■ **Parts of the exercise**
(1) Rewrite the part of the Georgia appeals opinion that opens with the words containing "Assault with intent to murder." and closes with "related to mutual combat.", changing "Solicitor-General" to "District Attorney".
(2) According to the Georgia appeals opinion, what sentence did the defendants receive after the guilty verdict?
(3) Continue the Georgia appeals opinion from the point where it stops.

Court of Appeals of Georgia
Nov 24, 1953
79 S.E.2d 15 (Ga. Ct. App. 1953)

Opinion

34908.

DECIDED NOVEMBER 24, 1953.

Assault with intent to murder. Before Judge Vaughn, Presiding. Henry Superior Court. August 10, 1953.

Thos. J. Brown, Jr., for plaintiffs in error.

Benjamin B. Garland, Solicitor-General, contra.


Where the defendants were convicted under Code § 26-1701 of an assault with intent to murder by cutting and stabbing another, and there was evidence authorizing the jury to find that the defendants were engaged in a mutual combat with the victim and others, it was error for the court to fail to charge the law of manslaughter as related to mutual combat.


DECIDED NOVEMBER 24, 1953.


At the January term, 1953, of the Superior Court of Henry County, the grand jury indicted Charles Usher and Mary Alice Usher for having, on September 28, 1952, "with a knife, the same being a weapon likely to produce death, and acting with malice aforethought," cut and stabbed and inflicted wounds upon Luther McCollum with intent to kill and murder him. The defendants waived arraignment and pleaded not guilty, and on January 27, 1953, they were tried for said offense before a judge and a jury. A verdict was rendered finding the defendants guilty as charged, and they received a sentence of from three to five years. On January 31, 1953, they moved for a new trial on the general grounds, and by amendment added thereto the following special ground: "Because the court erred in failing and refusing to give as a part of his charge to the jury the applicable law of manslaughter, as bearing on the question of mutual combat, and said charging being pertinent and applicable to the facts of said case. (a) That the evidence in the case and the statements of the defendants created a question of mutual combat between the defendants and the `deceased' [the person alleged to have been cut and stabbed, Luther McCollum, did not die, although the motions refer to him as the deceased], and such evidence demanded that the court charge without a request to charge the applicable law of voluntary manslaughter relating to mutual combat. (b) That the evidence in said case briefly shows that Luther McCollum, the party who was injured, entered into the fight between Charles Usher and several others and the statement of the defendant Charles Usher shows that Luther McCollum had a knife and that he, Charles Usher, was cut in the exchange of blows between them. These facts show a mutual combat and mutual intent to fight on the part of Luther McCollum and Charles Usher and several others and the law of voluntary manslaughter as related to mutual combat should have been charged by the court."

■ **Collected data**
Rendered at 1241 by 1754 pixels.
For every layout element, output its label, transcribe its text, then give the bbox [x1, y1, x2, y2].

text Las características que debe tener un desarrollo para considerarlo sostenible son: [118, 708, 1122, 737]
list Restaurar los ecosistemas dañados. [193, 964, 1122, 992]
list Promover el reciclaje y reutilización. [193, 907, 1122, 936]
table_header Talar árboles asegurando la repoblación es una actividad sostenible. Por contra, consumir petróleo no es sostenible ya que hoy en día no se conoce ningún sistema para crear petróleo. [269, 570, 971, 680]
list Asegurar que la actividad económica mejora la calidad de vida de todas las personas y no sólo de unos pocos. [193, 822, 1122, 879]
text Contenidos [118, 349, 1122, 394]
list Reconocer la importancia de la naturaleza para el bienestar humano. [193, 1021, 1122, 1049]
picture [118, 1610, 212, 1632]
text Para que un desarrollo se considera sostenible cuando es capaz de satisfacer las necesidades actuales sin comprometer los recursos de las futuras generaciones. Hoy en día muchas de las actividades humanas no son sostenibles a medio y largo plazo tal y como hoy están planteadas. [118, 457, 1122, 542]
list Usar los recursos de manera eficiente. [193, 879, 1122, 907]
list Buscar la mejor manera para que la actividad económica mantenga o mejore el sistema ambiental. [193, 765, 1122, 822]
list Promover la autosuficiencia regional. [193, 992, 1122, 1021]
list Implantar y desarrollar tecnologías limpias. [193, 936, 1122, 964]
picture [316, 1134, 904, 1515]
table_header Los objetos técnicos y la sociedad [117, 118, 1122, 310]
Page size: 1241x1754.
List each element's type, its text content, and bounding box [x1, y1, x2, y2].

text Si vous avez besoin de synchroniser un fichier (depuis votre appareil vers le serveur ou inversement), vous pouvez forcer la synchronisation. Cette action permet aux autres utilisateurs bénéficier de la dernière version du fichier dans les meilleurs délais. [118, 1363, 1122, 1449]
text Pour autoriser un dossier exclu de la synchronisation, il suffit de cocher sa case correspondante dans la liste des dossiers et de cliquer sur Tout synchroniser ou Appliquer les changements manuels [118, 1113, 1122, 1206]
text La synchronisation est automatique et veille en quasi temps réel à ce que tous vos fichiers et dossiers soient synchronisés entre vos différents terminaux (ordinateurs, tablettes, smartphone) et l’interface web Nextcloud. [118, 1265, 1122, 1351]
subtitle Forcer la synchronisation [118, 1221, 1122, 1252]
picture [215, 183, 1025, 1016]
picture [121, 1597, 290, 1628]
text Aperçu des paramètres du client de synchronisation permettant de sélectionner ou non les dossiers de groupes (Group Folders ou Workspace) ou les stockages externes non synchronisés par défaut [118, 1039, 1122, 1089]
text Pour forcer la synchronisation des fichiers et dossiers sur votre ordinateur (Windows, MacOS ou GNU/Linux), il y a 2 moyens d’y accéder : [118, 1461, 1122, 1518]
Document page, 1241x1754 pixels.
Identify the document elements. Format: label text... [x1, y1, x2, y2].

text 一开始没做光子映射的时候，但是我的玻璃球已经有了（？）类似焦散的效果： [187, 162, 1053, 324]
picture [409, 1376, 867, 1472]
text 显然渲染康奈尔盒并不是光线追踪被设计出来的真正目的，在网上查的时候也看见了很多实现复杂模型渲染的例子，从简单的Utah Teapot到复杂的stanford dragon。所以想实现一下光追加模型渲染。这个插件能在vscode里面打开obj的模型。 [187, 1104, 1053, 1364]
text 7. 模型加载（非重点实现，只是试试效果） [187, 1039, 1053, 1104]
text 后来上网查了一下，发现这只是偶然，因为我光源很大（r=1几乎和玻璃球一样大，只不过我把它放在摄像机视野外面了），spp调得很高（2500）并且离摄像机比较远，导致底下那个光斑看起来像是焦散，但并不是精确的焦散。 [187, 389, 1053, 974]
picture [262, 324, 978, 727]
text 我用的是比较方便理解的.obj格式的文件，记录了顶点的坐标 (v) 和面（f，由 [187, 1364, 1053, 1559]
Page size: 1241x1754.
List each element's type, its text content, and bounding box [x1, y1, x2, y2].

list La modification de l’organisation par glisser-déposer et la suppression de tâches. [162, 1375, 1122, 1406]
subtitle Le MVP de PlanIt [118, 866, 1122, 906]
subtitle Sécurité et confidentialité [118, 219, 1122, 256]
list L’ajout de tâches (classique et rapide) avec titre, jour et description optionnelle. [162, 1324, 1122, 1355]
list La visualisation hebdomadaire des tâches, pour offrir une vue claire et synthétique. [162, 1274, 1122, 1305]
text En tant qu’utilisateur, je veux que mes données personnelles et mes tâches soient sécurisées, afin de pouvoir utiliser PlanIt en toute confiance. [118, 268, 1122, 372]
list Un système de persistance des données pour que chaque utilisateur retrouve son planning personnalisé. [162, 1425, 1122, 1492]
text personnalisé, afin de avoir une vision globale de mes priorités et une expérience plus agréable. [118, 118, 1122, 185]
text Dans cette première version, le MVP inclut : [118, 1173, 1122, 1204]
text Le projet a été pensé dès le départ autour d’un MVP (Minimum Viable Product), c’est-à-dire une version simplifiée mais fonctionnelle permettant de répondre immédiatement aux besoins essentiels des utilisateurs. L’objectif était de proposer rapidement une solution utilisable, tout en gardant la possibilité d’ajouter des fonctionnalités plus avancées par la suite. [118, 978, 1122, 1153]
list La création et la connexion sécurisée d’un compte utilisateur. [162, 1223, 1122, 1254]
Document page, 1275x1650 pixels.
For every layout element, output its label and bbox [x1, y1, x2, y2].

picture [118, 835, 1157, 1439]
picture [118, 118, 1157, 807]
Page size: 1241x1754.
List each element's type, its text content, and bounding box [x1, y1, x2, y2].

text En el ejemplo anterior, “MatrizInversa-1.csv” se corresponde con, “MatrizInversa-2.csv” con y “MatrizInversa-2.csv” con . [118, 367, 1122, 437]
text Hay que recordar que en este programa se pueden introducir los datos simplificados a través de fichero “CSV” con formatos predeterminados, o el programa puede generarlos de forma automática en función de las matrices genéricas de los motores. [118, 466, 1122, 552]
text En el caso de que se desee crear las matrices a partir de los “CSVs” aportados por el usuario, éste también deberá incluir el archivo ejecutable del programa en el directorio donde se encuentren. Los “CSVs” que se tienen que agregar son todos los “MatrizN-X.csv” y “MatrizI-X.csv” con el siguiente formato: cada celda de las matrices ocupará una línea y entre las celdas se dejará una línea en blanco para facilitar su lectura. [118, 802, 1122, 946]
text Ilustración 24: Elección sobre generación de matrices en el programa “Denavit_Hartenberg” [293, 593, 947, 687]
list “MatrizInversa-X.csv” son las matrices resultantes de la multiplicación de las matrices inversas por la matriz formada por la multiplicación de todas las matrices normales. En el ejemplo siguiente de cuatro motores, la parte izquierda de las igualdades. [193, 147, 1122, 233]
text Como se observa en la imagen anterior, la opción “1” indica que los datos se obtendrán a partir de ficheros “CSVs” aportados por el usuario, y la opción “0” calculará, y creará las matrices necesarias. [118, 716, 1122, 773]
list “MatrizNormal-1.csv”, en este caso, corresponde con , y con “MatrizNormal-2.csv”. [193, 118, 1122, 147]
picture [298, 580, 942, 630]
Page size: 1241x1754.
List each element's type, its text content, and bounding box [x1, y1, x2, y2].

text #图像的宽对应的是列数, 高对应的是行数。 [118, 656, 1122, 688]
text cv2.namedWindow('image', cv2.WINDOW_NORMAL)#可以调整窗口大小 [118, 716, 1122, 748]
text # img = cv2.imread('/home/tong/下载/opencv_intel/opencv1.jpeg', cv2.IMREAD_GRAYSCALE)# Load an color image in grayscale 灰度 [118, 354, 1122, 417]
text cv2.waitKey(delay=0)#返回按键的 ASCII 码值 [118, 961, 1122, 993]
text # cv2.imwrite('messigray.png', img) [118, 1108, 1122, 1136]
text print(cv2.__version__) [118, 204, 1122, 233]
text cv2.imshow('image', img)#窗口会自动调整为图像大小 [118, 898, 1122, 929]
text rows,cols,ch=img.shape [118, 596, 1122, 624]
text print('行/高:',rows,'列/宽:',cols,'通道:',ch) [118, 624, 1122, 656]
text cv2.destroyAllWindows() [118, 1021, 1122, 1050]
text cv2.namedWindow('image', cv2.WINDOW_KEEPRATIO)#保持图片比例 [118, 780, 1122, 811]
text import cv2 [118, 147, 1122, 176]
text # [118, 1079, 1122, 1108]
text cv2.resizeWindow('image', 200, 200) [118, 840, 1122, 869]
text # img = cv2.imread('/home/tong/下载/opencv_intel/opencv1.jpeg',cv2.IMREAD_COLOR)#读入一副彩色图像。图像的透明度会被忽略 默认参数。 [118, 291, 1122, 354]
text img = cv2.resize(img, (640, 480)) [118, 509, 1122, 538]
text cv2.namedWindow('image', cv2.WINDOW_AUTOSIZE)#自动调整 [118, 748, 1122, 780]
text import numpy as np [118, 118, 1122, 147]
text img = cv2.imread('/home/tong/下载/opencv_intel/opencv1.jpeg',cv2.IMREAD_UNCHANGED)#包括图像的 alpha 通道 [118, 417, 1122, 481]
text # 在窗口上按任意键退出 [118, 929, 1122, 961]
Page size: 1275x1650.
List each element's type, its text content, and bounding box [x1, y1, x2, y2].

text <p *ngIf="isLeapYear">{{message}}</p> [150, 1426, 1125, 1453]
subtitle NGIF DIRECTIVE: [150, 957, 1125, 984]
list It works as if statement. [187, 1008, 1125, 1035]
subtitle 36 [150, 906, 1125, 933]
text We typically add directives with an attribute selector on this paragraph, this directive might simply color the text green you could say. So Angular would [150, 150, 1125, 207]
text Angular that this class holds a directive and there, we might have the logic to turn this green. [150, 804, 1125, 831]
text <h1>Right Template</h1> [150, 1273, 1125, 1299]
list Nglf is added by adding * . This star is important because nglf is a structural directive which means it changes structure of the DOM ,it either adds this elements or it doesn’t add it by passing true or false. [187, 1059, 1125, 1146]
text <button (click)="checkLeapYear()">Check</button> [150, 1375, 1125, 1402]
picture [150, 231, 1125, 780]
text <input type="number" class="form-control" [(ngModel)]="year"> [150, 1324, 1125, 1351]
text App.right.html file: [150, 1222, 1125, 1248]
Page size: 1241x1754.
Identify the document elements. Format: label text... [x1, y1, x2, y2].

■ **Results in order**
(1)
Assault with intent to murder. Before Judge Vaughn, Presiding. Henry Superior Court. August 10, 1953.

Thos. J. Brown, Jr., for plaintiffs in error.

Benjamin B. Garland, District Attorney, contra.


Where the defendants were convicted under Code § 26-1701 of an assault with intent to murder by cutting and stabbing another, and there was evidence authorizing the jury to find that the defendants were engaged in a mutual combat with the victim and others, it was error for the court to fail to charge the law of manslaughter as related to mutual combat.

(2) A sentence of from three to five years.

(3)
On the trial substantially the following evidence was adduced. Luther McCollum testified for the State: that on September 28, 1952, he got cut and stabbed at Coot Usher's in Henry County, around ten o'clock on a Saturday night; that the defendants cut him; that witness had no knife in his hands and had done nothing to the defendants; that he did not know exactly how many were present that night, but there was a big crowd, and they were not drinking; that he did not know what started the fussing, but all he knew was "they were up there fighting over me"; that "he was the first one that started it — he was fighting somebody else, I don't know who it was and I got mixed in the fight — I don't reckon he was fighting me to begin with — I wasn't doing anything. I was sitting down — I don't know which one started the fighting — he was fighting somebody else and I got mixed into the fight" (witness does not state who "he" was. Presumably he meant the defendant, Charles Usher); that "I was sitting down when they started fighting over there where I was"; and that the defendant Charles Usher cut him with a knife, and the defendant Mary Alice Usher cut him with a razor.

Pearl Albert, who was present at the house of Coot Usher the night of the melee, testified: that she was dancing with Albert Collins when Charles Usher came up and wanted to dance, and she told him she was dancing with Collins, and Charles Usher left; that the defendant Charles Usher left witness, and Fred Usher; Jr., slapped Melvin Ammons and Luther McCollum raised up and Charles hit him and started cutting him; that when this happened the fight started; and that Luther McCollum was doing nothing to the defendants when they cut him.

Melvin Ammons testified for the State: that he was at the house of Coot Usher on the night of September 28, 1952; that the defendants were there; that he did not see them cut McCollum, but that both he and McCollum got cut; that he did not see Charles Usher do any cutting, but "there was lots of them"; that "I don't know who they were, but some of them were fighting me"; that he did not know how the fight got started; that Charles Usher slapped him and witness hit him back; that there was lots of them fighting; that he hit Usher once and there were "a lots of them started hitting me"; that there were more than Charles Usher and the witness fighting; and that witness does not know why this defendant slapped him.

Robert McCollum testified: that he was at the house of Coot Usher on the night Luther McCollum got cut; that he saw the defendants, Charles Usher with the knife and Mary Alice Usher with the razor, but did not see them cut anyone; that Mary Alice Usher said "I cut him and I'll cut him again"; that Luther McCollum is the cousin of the witness; that Charles Usher and his brother were fighting "and it was crowded — they were all fighting — I don't know how many were fighting"; that witness was trying to get out of the way; that he did not get cut; and that Charles Usher was cut in the back.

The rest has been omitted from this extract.